**Text passage**.
- Opening Delimiter -

I’m not anti-science, but I no longer believe that using science to ‘settle’ political and social debates is the best way to go about it. I’m both a trans harm minimalist and a classical liberal (both can go hand-in-hand), and last year I wrote about a harm minimisation approach to trans issues. This year I contrasted that approach with Dave Rubin’s illiberal approach on trans children. Essentially, whatever you believe the true science to be, the best approach to trans issues is generally non-initiation of force (or advocacy thereof) on any adult (with or without children), and to be consistent and mutually respectful about it. I don’t write this to be a fence-sitter and take the easy way out, after all, the culture war on trans issues will have no winners.
I think we have to be careful about thinking that gender-affirming healthcare is all bad. We have gotten here, including the detransition phenomenon, because of the disaster that is transphobia in previous decades. People are now over-correcting with (at times, blind) support for gender-affirming healthcare. Yes, this can have bad consequences, like rubber-stamping, the detransition phenomenon etc, and this should be addressed. In fact, let’s get to the point where we can have a meta-analysis on detransition!
But when you read the available detransition literature, it’s very common to have those interviewed admit that had anyone tried to talk them out of it at the time they would have lied to get it, or been very angry and obstinate. Just as it’s unfair for healthcare professionals to rubber-stamp a new affirmation bias, it’s also not fair to expect them to overturn the mindset of a person determined to get something, who also presents with self-harm risks. The exception of course is that parents of trans children ultimately have the final say anyway, unless the State intervenes — despite popular belief, children don’t untimately “decide”.

- Closing Delimiter -

**Things to do**.
**a)** In the first paragraph of the passage on trans issues, which labels does the writer claim for themselves, and which do they reject?
**b)** In the passage on trans issues, whose approach on trans children did the writer contrast with their own harm minimisation approach this year?
**c)** Carry on the passage on trans issues from its final sentence.
The records have no connection to the passage on trans issues.

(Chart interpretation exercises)
- Opening Delimiter -

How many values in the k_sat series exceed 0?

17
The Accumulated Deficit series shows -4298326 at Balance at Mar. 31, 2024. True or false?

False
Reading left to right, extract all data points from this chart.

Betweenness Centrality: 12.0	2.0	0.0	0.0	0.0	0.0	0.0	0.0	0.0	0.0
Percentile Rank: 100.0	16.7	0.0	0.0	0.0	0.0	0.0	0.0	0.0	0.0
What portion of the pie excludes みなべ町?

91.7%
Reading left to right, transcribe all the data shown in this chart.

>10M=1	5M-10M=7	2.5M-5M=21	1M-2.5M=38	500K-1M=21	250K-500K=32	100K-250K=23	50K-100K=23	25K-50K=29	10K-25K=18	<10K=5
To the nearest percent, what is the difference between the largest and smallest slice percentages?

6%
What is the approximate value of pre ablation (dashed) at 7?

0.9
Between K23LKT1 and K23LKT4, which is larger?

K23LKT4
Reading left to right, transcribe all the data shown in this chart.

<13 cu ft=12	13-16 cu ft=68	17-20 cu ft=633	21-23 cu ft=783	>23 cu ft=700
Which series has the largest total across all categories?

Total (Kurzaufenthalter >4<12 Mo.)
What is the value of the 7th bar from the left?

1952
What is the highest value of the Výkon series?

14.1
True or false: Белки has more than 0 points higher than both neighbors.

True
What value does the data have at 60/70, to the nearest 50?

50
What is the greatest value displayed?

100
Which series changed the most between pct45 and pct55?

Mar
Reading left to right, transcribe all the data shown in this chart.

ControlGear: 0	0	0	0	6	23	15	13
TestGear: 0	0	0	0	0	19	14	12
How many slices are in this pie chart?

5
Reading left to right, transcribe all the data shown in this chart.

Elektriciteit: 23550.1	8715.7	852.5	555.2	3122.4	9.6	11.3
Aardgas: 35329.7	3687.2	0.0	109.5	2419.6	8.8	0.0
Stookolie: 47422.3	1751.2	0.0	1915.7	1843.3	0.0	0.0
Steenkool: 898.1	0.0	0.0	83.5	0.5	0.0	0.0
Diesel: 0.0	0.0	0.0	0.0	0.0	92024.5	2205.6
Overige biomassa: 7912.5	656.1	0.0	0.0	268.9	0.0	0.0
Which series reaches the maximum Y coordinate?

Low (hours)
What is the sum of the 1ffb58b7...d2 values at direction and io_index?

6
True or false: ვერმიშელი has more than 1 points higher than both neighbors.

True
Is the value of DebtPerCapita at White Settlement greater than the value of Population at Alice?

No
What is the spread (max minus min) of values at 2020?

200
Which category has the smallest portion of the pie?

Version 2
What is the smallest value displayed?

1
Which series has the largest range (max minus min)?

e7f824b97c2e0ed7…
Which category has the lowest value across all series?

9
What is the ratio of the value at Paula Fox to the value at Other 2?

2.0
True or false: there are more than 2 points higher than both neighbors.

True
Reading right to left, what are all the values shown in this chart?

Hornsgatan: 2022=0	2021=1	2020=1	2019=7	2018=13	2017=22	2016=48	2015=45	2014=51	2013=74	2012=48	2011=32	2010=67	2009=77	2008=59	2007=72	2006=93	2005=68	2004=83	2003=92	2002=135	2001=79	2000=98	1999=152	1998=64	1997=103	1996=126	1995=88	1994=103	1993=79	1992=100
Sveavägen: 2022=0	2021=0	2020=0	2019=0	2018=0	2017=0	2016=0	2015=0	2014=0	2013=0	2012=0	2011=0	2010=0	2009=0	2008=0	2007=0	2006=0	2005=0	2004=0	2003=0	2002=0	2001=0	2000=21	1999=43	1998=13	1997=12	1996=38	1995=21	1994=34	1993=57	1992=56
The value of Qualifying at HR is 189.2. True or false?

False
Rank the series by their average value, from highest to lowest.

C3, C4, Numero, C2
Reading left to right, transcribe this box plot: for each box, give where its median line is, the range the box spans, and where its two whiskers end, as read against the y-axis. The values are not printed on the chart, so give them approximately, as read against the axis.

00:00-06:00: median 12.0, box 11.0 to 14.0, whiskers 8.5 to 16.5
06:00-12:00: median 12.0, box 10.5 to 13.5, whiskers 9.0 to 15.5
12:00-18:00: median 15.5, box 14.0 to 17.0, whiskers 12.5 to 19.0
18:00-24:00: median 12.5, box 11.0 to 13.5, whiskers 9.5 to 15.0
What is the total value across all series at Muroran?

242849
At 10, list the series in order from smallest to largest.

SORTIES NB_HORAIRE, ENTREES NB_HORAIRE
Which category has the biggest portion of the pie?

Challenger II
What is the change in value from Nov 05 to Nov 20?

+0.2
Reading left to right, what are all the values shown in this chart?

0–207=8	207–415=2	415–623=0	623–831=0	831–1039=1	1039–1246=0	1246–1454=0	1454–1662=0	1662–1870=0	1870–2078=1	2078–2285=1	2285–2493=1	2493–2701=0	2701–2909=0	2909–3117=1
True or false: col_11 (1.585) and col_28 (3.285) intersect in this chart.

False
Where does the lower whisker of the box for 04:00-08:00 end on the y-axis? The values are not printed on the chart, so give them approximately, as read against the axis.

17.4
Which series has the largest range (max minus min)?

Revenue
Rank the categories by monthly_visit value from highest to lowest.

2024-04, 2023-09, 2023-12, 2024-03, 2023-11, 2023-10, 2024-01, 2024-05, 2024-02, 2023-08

- Closing Delimiter -

**Written responses**.
**a)** Claimed: trans harm minimalist; classical liberal. Rejected: anti-science; fence-sitter.

**b)** Dave Rubin's illiberal approach.

**c)**
Gender transition, especially for children, is trickier than what your typical gender-affirming healthcare advocate makes it out to be. But remember, people who are against others transitioning, or parents supporting such, are likely those who want to control people’s individual lives. That is bad, and the healthcare profession should not align with that. That said, the meta-analyses summarised above are not Gospel either. It makes you wonder, how does the Woozle effect play into the reliability of meta-analyses?
Is hard science the only real science, whereas soft science is just scientific art that can be Woozled? Science is objective and art is subjective; art expresses knowledge subjectively, whereas the scientific method acquires knowledge to generate hard science, free from the replication crisis, and unfazed by publication bias. According to scientific art, I’m a transitioned trans woman, and there’s no one right way to transition. But according to hard science, I’m artificially intersex — specifically, I’m mostly genotypically male, but mostly phenotypically female. I get that science is a spectrum, but at some point, a line needs to be drawn in the sand to prevent science from being artsy. Unlike scientific facts, truth is complicated, which is why science and art shouldn’t mix, otherwise we won’t get a clear and distinct picture of either.